If you follow my website (CandyBullets) you’re probably well aware of the threat posed by the “IP PROTECT ACT” known more commonly as the Internet Blacklist bill. You’re may also be aware that this bill was recently halted in the Senate by the true Democrat Senator Ron Wyden (D-OR) who prevented the bill from coming up for a vote in the Senate (where it would doubtless pass) however a House version will be introduced this week with help of Representative Bob Goodlatte (R-VA) — probably tomorrow. If you’re not familiar with this bill then I suggest you become acquainted (the full text of the bill may be found here.)
It was once said about the much over analyzed movie Last Tango In Paris that it was a simple movie at heart: a movie about real estate, two people who want an apartment and will do anything to get it. In a similar vane Protect IP is also simple: it is merely the latest in a long line of slovenly hand-outs to corporations at the expense of your civil rights; it would give the Government broad, censorious new powers to shut down any site merely accused of Copyright Infringement and fuck the concept of innocent until proven guilty, yes, the PROTECT IP ACT authorizes an alleged “rights holder” who decides to claim to be the victim of the “infringement” to bring an action against the owner, registrant, or Internet site “dedicated to infringement”, whether domestic or foreign, and seek a court order against the domain name registrant, owner, or the domain name. The DOJ version however can apply against ISPs, search engines, ad providers and payment processors.
Of course corporate America, what were the founding fathers thinking? Of course you must be given permission to shut down YouTube and Facebook so that no one can potentially infringe upon your Copyrights. I recall Franklin making a remark about trading liberty for safety. This bill would criminalize YouTube, Twitter, Facebook, Myspace, Google+, Reddit, Digg, not least this site you’re reading this at. Any other site that uses user generated content. But you know, I’m glad to know that when conservative Orrin Hatch (R-UT) and nominal liberal Patrick Leahy’s (D-VT) delightfully bipartisan fascism was first shot down when they coauthored COICA (The Combating Online Infringement and Counterfeits Act) these two adorable little corporate shills decided to take our criticisms into account. This time they remembered to ban criticism. Their new “PROTECT IP ACT” retains the blacklist of websites our “Democratic” Govenrment doesn’t wanting us looking at but ads a new one that we’ll just have to take a moment to marvel at: It bans people from even being able to discuss blacklisted sites. Under the new bill, anyone “referring or linking” to a blacklisted site will be Blacklisted themselves.
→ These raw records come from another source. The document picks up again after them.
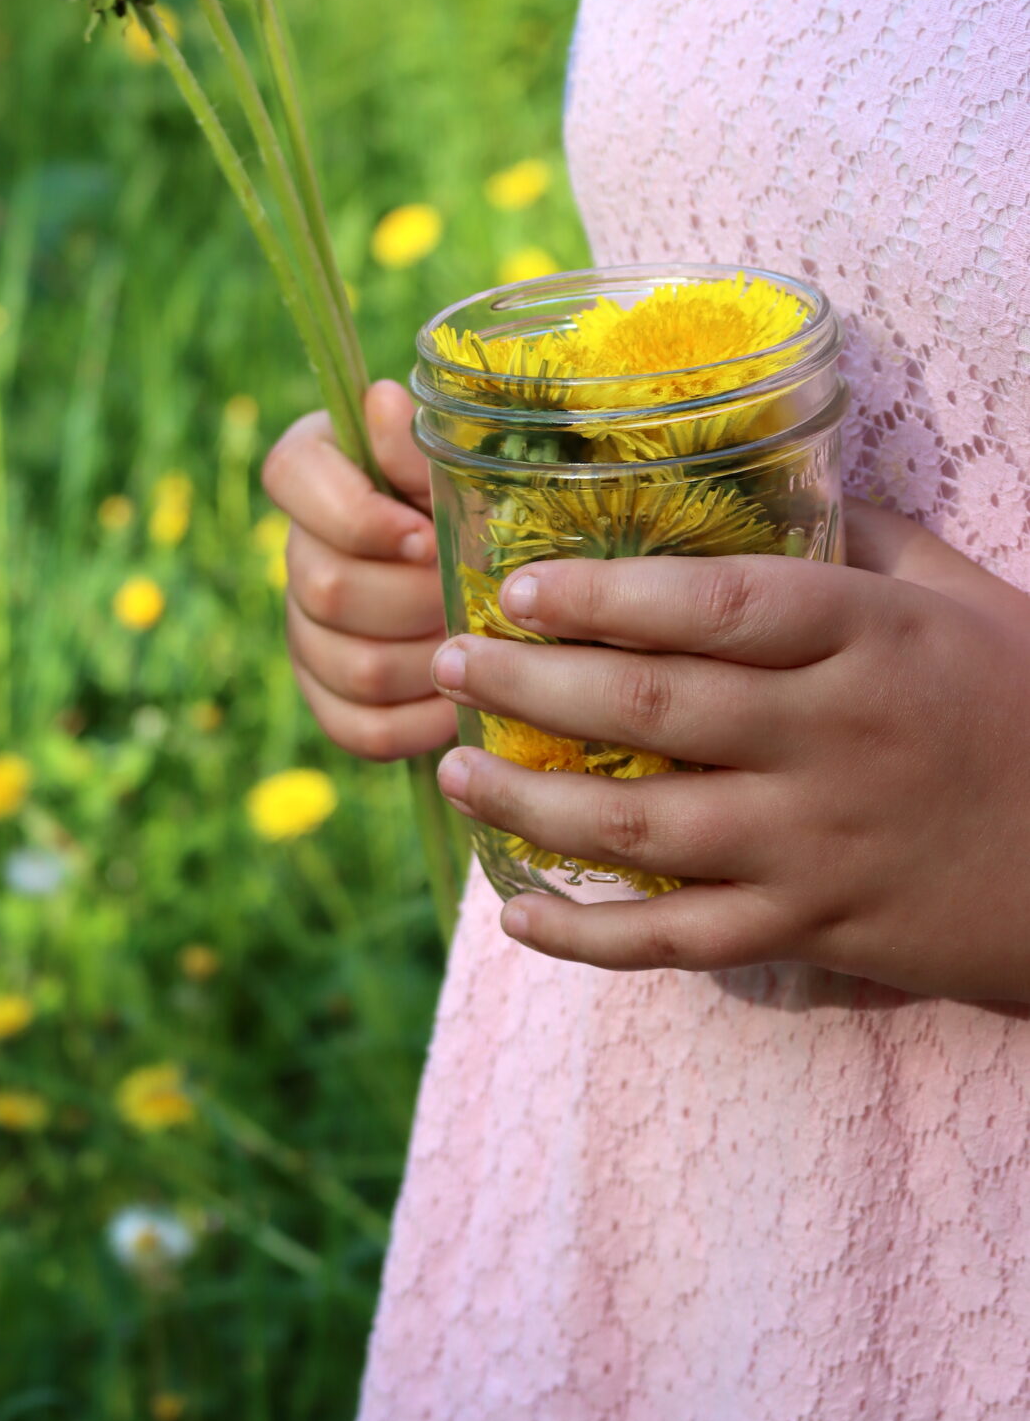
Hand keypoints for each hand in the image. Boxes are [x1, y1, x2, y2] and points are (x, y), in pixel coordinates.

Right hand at [262, 379, 456, 760]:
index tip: (422, 534)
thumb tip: (383, 401)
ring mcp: (306, 628)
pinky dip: (420, 722)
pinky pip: (359, 728)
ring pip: (351, 664)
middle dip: (416, 599)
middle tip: (474, 596)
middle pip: (326, 587)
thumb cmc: (482, 492)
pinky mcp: (330, 695)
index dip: (354, 516)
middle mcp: (299, 549)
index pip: (289, 477)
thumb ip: (420, 445)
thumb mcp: (461, 459)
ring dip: (430, 661)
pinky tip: (464, 702)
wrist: (504, 564)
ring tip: (481, 647)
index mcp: (317, 468)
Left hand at [430, 500, 1029, 999]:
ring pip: (645, 828)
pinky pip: (681, 942)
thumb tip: (759, 477)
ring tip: (453, 765)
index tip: (519, 584)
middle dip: (532, 683)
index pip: (719, 608)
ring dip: (531, 799)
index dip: (608, 594)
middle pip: (654, 708)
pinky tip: (518, 914)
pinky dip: (591, 937)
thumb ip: (859, 538)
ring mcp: (816, 844)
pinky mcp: (813, 930)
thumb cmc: (1029, 706)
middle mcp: (832, 740)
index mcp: (868, 642)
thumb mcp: (965, 597)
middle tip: (448, 659)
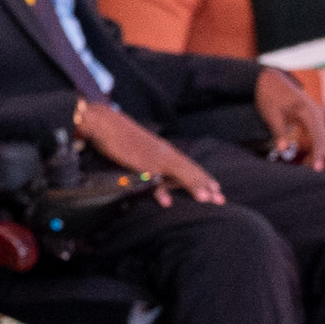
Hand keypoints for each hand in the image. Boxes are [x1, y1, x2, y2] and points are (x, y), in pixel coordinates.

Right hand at [72, 98, 222, 204]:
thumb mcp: (141, 150)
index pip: (189, 166)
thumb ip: (153, 164)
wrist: (103, 122)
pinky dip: (159, 190)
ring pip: (177, 173)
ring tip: (206, 199)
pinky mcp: (138, 162)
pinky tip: (166, 202)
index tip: (217, 190)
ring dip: (192, 186)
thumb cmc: (119, 136)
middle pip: (189, 170)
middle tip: (220, 199)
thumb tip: (161, 180)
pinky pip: (151, 178)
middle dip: (205, 185)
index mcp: (165, 151)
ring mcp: (152, 157)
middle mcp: (163, 153)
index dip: (204, 178)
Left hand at [252, 66, 324, 162]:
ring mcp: (316, 117)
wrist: (271, 80)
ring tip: (306, 170)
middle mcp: (317, 114)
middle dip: (319, 157)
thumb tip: (283, 150)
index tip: (317, 168)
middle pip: (324, 140)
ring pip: (321, 139)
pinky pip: (316, 136)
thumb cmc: (270, 95)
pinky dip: (313, 148)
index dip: (319, 153)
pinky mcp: (311, 120)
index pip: (319, 136)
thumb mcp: (271, 113)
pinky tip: (306, 161)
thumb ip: (279, 131)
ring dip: (316, 154)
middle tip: (310, 173)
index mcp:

Yes this “bunker-buster bluster bomb” (h/t Ron Wyden) far past simply requiring these other service providers from blocking service, this new law will require search engines to censor sites out of their index. Now please understand, “infringing websites” is in no way defined in a reasonable way — the bill is not being specific about what constitutes an infringing web sites. For example if WikiLeaks or any similar organization were merely accused of distributing copyrighted content, U.S. search engines could be served a court order to BLOCK search results pointing to Wikileaks. Requiring search engines to remove links to an entire website altogether due to an infringing page raises alarming free speech concerns regarding lawful content hosted elsewhere on the site. The fact that an injunction can be issued without notifying the allegedly, supposedly infringing website essentially destroys the entire legal “presumption of innocence”, there is no innocent until proven guilty with this bill.